The nature of "dark" sources has been subject of much speculation; for example, some of them could represent gamma-ray burst remnants (Atoyan et al. 2005) or clumps of annihilating dark matter, although neither of these scenarios fully accounts for their observed characteristics. Recent studies of pulsar wind nebulae - an electron "wind" emerging from a pulsar, see e.g.June 2005 - have opened a possible new interpretation for objects like HESS J1702-420. Quite often, the pulsar wind nebulae are found displaced from the pulsar by fractions of a degree, corresponding to 10 or more parsec. Examples of displaced pulsar wind nebulae include Vela-X, the two nebulae in the Kookaburra region, orHESS J1825-137 (see top figure). Properties of the ambient medium might be responsible for the displacement (see e.g.Sept. 2005), or proper motion of the pulsar, which leaves parts of the nebula behind. Large displacement of gamma-ray pulsar wind nebulae seems to be the rule, rather than the exception. Displacement are also observed for some X-ray nebula (e.g.Gaensler et al. 2003), but are more prominent for gamma-rays, since the gamma-ray emitting electrons usually have a longer lifetime and can travel further. Given these observations in other nebulae, one might now be prepared to accept displacements as large as 1/2 degree, which corresponds to the angular distance from the pulsar PSR J1702-4128 to the center of the HESS source J1702-420. In earlier discussions, an association was considered unlikely because of the large distance. Indeed, this pulsar (seeATNF pulsar catalog) is quite energetic and a few percent of its spin-down energy loss would be sufficient to power the gamma-ray source; comparable or larger efficiency for conversion from spin-down power to gamma-ray luminosity is seen in other pulsars. In this interpretation, it remains open, however, why the gamma-ray emission peaks so far from the pulsar, as opposed to peaking near the pulsar with a long trail away from the pulsar.
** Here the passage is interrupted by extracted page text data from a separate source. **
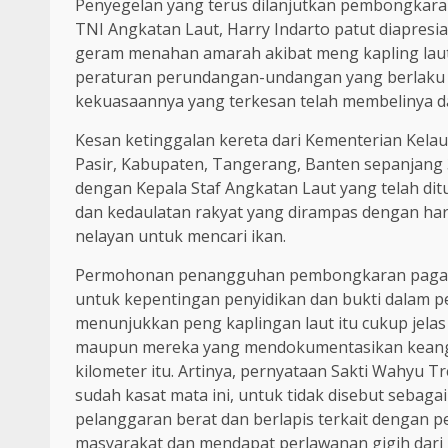
Penyegelan yang terus dilanjutkan pembongkara
TNI Angkatan Laut, Harry Indarto patut diapresi
geram menahan amarah akibat meng kapling lau
peraturan perundangan-undangan yang berlaku di
kekuasaannya yang terkesan telah membelinya dar
Kesan ketinggalan kereta dari Kementerian Kela
Pasir, Kabupaten, Tangerang, Banten sepanjang 30
dengan Kepala Staf Angkatan Laut yang telah d
dan kedaulatan rakyat yang dirampas dengan ha
nelayan untuk mencari ikan.
Permohonan penangguhan pembongkaran pagar l
untuk kepentingan penyidikan dan bukti dalam p
menunjukkan peng kaplingan laut itu cukup jelas 
maupun mereka yang mendokumentasikan keangk
kilometer itu. Artinya, pernyataan Sakti Wahyu 
sudah kasat mata ini, untuk tidak disebut seba
pelanggaran berat dan berlapis terkait dengan p
masyarakat dan mendapat perlawanan gigih dari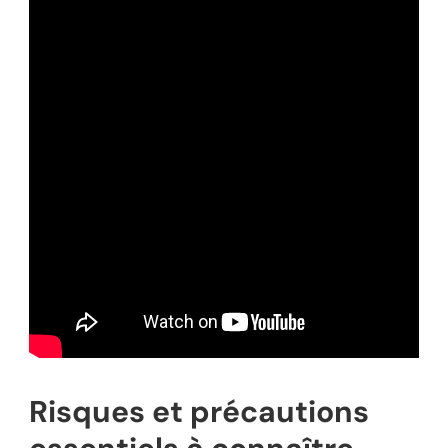
Risques et précautions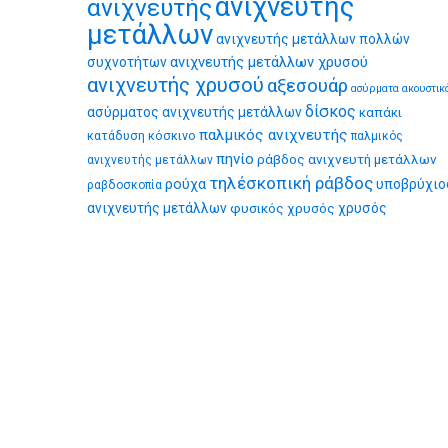
ανιχνευτής
ανιχνευτής
μετάλλων
ανιχνευτής μετάλλων πολλών
ανιχνευτής μετάλλων χρυσού
συχνοτήτων
ανιχνευτής χρυσού
αξεσουάρ
ασύρματα ακουστικ
δίσκος
ασύρματος ανιχνευτής μετάλλων
καπάκι
παλμικός ανιχνευτής
κατάδυση
κόσκινο
παλμικός
πηνίο
ράβδος ανιχνευτή μετάλλων
ανιχνευτής μετάλλων
τηλέσκοπική ράβδος
ρούχα
υποβρύχιο
ραβδοσκοπία
ανιχνευτής μετάλλων
φυσικός χρυσός
χρυσός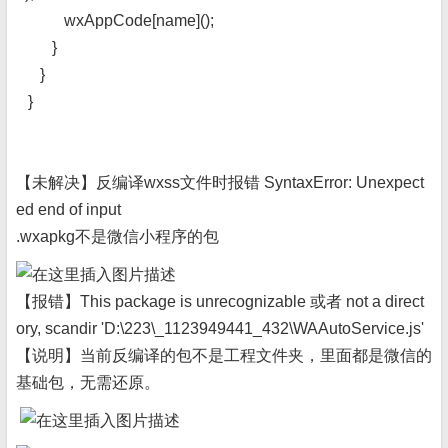
wxAppCode[name]();
}
}
}
【未解决】反编译wxss文件时报错 SyntaxError: Unexpect
ed end of input
.wxapkg不是微信小程序的包
【报错】This package is unrecognizable 或者 not a direct
ory, scandir 'D:\223\_1123949441_432\WAAutoService.js'
【说明】当前反编译的包不是工程文件夹，里面都是微信的
基础包，无需还原。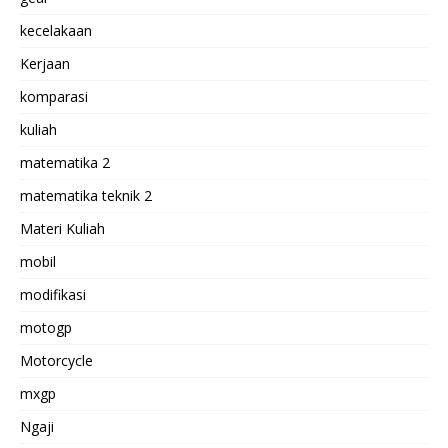
kecelakaan
Kerjaan
komparasi
kuliah
matematika 2
matematika teknik 2
Materi Kuliah
mobil
modifikasi
motogp
Motorcycle
mxgp
Ngaji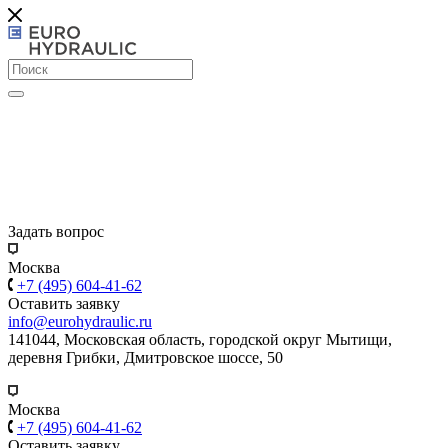
Задать вопрос
Москва
+7 (495) 604-41-62
Оставить заявку
info@eurohydraulic.ru
141044, Московская область, городской округ Мытищи,
деревня Грибки, Дмитровское шоссе, 50
Москва
+7 (495) 604-41-62
Оставить заявку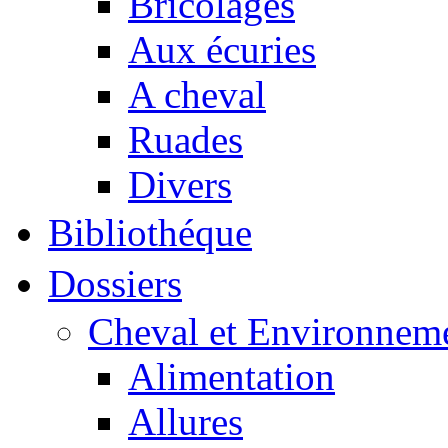
Bricolages
Aux écuries
A cheval
Ruades
Divers
Bibliothéque
Dossiers
Cheval et Environnem
Alimentation
Allures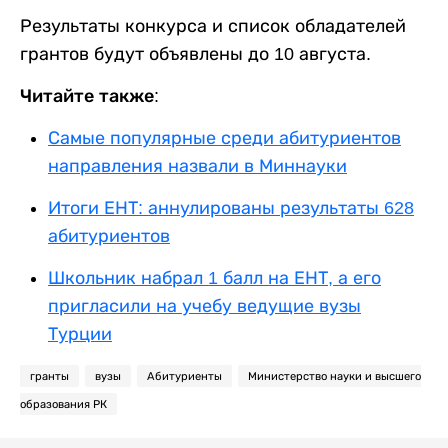
Результаты конкурса и список обладателей
грантов будут объявлены до 10 августа.
Читайте также:
Самые популярные среди абитуриентов
направления назвали в Миннауки
Итоги ЕНТ: аннулированы результаты 628
абитуриентов
Школьник набрал 1 балл на ЕНТ, а его
пригласили на учебу ведущие вузы
Турции
гранты
вузы
Абитуриенты
Министерство науки и высшего
образования РК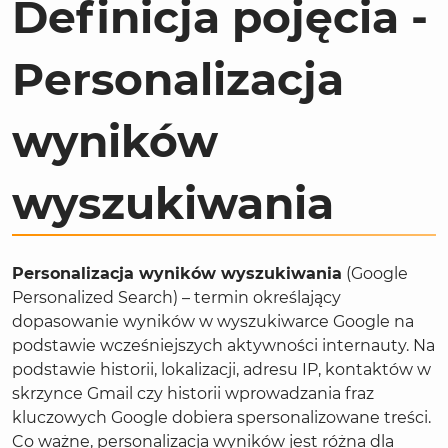
Definicja pojęcia -
Personalizacja
wyników
wyszukiwania
Personalizacja wyników wyszukiwania
(Google
Personalized Search) – termin określający
dopasowanie wyników w wyszukiwarce Google na
podstawie wcześniejszych aktywności internauty. Na
podstawie historii, lokalizacji, adresu IP, kontaktów w
skrzynce Gmail czy historii wprowadzania fraz
kluczowych Google dobiera spersonalizowane treści.
Co ważne, personalizacja wyników jest różna dla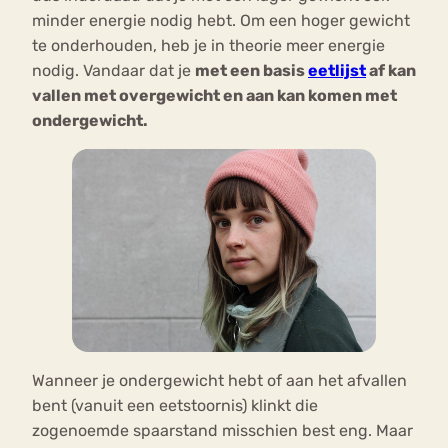
minder energie nodig hebt. Om een hoger gewicht
te onderhouden, heb je in theorie meer energie
nodig. Vandaar dat je
met een basis
eetlijst
af kan
vallen met overgewicht en aan kan komen met
ondergewicht.
Wanneer je ondergewicht hebt of aan het afvallen
bent (vanuit een eetstoornis) klinkt die
zogenoemde spaarstand misschien best eng. Maar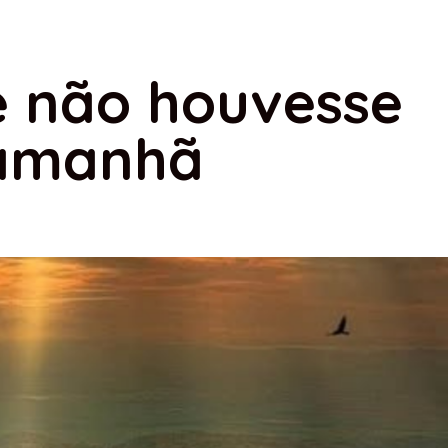
 não houvesse
amanhã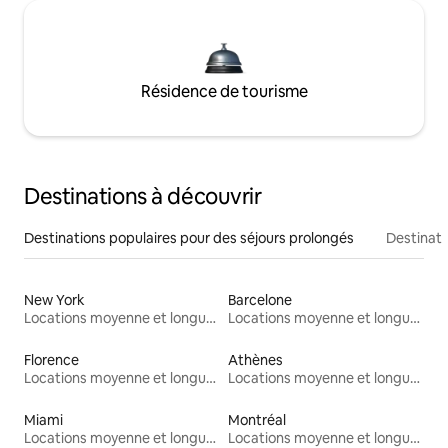
Résidence de tourisme
Destinations à découvrir
Destinations populaires pour des séjours prolongés
Destinati
New York
Barcelone
Locations moyenne et longue durée
Locations moyenne et longue durée
Florence
Athènes
Locations moyenne et longue durée
Locations moyenne et longue durée
Miami
Montréal
Locations moyenne et longue durée
Locations moyenne et longue durée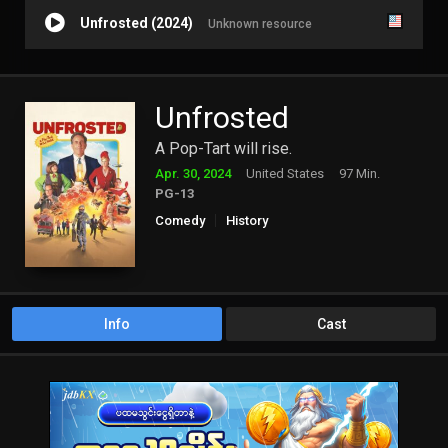
Unfrosted (2024)
Unknown resource
Unfrosted
A Pop-Tart will rise.
Apr. 30, 2024
United States
97 Min.
PG-13
Comedy
History
Info
Cast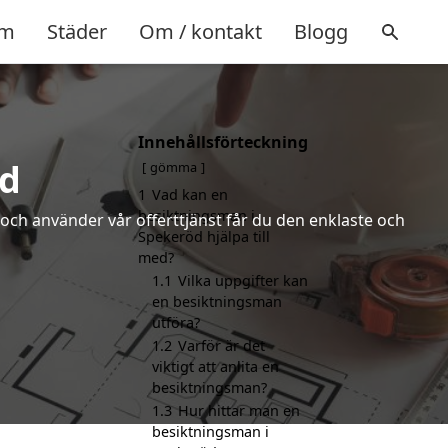
m
Städer
Om / kontakt
Blogg
Innehållsförteckning
öd
gömma
1
Vad kan en
besiktningsman i
och använder vår offerttjänst får du den enklaste och
Spekeröd hjälpa till
med?
1.1
Vilka uppgifter kan
en besiktningsman
utföra?
1.2
Varför är det
viktigt att anlita en
besiktningsman?
1.3
Hur hittar man en
besiktningsman i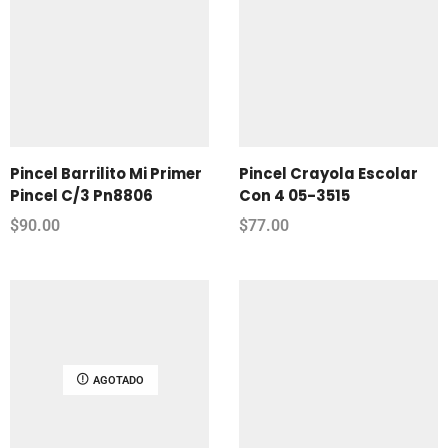
Pincel Barrilito Mi Primer
Pincel Crayola Escolar
Pincel C/3 Pn8806
Con 4 05-3515
$
90.00
$
77.00
AGOTADO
One might speculate that the pulsar, with a distance of 5 kpc and an age of 50000 years, was much more active in the past and that the gamma-ray profile traces the time evolution of pulsar luminosity. A way to verify any such interpretation of the gamma-ray source as a pulsar wind nebula will be more sensitive X-ray measurements, where ultimately a nebula of nonthermal synchrotron X-rays will have to show up.

References:

The H.E.S.S. survey of the Inner Galaxy in very high-energy gamma-rays, H.E.S.S. collaboration, F. Aharonian et al.,Astrophysical Journal 636 (2006) 777-797


Fig. 1: Gamma-ray map of the region around the source HESS J1702-420. The preliminary sky map includes additional observations compared to the map published in Aharonian et al. (2006). The dashed line indicates the Galactic Equator. Green labels show the positions of the pulsar PSR J1702-4128 and of the supernova remnant G344.7-0.1.
Fig. 2: ROSAT X-ray sky map of the same region as shown in Fig. 1. The cross indicates the centroid of the gamma-ray source (shown as black star in Fig. 1). An X-ray signal is visible from the vicinity of the supernova remnant, but appears to be unrelated to the gamma-ray source.
Fig. 3: MOST radio image of the remnant G344.7-0.1, located at the edge of the H.E.S.S. gamma-ray source. Note change in scale compared to Figs. 1 and 2.